__PASSAGE FOR REVIEW__
────────

Review: You are not a free man. You are a number

This isn't something you'd use to defend gaming. Imagine an authority figure asking you about The Club: a nun, say. "What, pray tell, is the purpose of this game?" she'd ask, furrowing her saintly brow.

"Well," you'd reply, after a pause, "it's about shooting lots and lots of men. Lots of men."

"But why?" she'd inquire. "To save the world, rescue the girl, banish unbelievers to infinite torture in Satan's fiery pits?"

"Er, no," you'd respond.

"It's for points. For a high score table."

"That's all?" asks the nun, her kindly face wrinkled with revulsion.

Zoom

"Yes, Sister. That's all." Then she'd demand you turn in your wimple and leave the convent forever.

The Club would make a great bonus mode in another game. It's a much harder sell on its own. It's an FPS with the values of a racing game - entirely focused on self-improvement and efficiency. Each successive kill increases a score multiplier, which drains away rapidly if you don't quickly top up the body count.

Despite a token backstory - man vs man as a bloodsport to entertain sinister elites - it's really only about firing bullets and scoring points. There's an admirable purity to it: the age-old challenge of ever-bettering your own high score and topping those of others.

Even aside from its references to A buttons and a clunky third-person camera, it's undeniably an Xbox 360 game, aimed squarely at the Gamerpoint mentality.

It is, however, a game that's worth forming an opinion about. It's the FPS stripped of all pseudo-intellectual trappings, to reveal a lean creature of sustained action beneath. There's definite satisfaction to be had from mastering the flow, scoring headshot after headshot without missing a beat.

────────

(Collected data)
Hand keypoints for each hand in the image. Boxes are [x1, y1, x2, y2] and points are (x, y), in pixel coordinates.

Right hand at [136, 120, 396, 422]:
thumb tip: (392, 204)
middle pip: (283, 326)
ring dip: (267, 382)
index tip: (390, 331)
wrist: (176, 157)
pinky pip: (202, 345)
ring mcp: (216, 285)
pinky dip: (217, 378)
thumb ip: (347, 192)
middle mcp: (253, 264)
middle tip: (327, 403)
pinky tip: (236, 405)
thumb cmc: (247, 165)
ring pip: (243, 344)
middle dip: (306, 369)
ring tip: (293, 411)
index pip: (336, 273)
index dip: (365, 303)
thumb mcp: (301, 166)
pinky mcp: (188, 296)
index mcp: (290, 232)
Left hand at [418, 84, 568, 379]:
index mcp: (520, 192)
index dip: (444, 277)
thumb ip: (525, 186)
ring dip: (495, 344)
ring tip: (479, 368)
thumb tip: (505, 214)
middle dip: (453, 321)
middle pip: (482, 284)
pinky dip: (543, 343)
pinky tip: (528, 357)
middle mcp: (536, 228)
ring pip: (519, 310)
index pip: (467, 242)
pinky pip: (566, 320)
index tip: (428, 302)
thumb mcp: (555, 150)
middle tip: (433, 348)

────────

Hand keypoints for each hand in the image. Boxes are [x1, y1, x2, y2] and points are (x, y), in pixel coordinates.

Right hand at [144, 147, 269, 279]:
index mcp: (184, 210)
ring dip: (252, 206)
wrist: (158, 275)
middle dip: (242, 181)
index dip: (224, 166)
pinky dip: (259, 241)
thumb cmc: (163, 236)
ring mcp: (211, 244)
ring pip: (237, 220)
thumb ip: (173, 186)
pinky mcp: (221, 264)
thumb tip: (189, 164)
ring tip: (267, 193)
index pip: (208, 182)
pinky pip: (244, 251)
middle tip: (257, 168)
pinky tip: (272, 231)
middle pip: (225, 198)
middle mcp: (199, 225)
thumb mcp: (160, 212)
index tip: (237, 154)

────────

__ACTIONS TO TAKE__
**1.** In the review of The Club, write out the passage from "Despite a token" up to and including "those of others.", swapping "sinister elites" for "shadowy elites".
**2.** Answer these questions about the review of The Club:
(a) What does each successive kill increase?
(b) Which console is the game said to be undeniably made for?
(c) In the imagined exchange, who asks about the purpose of the game?
**3.** List every purpose the nun suggests for the game when she asks "But why?" in the review of The Club.

__RESULTS BY TASK__
**1.**
Despite a token backstory - man vs man as a bloodsport to entertain shadowy elites - it's really only about firing bullets and scoring points. There's an admirable purity to it: the age-old challenge of ever-bettering your own high score and topping those of others.

**2.**
(a) A score multiplier.
(b) The Xbox 360.
(c) A nun.

**3.**
- To save the world
- To rescue the girl
- To banish unbelievers to infinite torture in Satan's fiery pits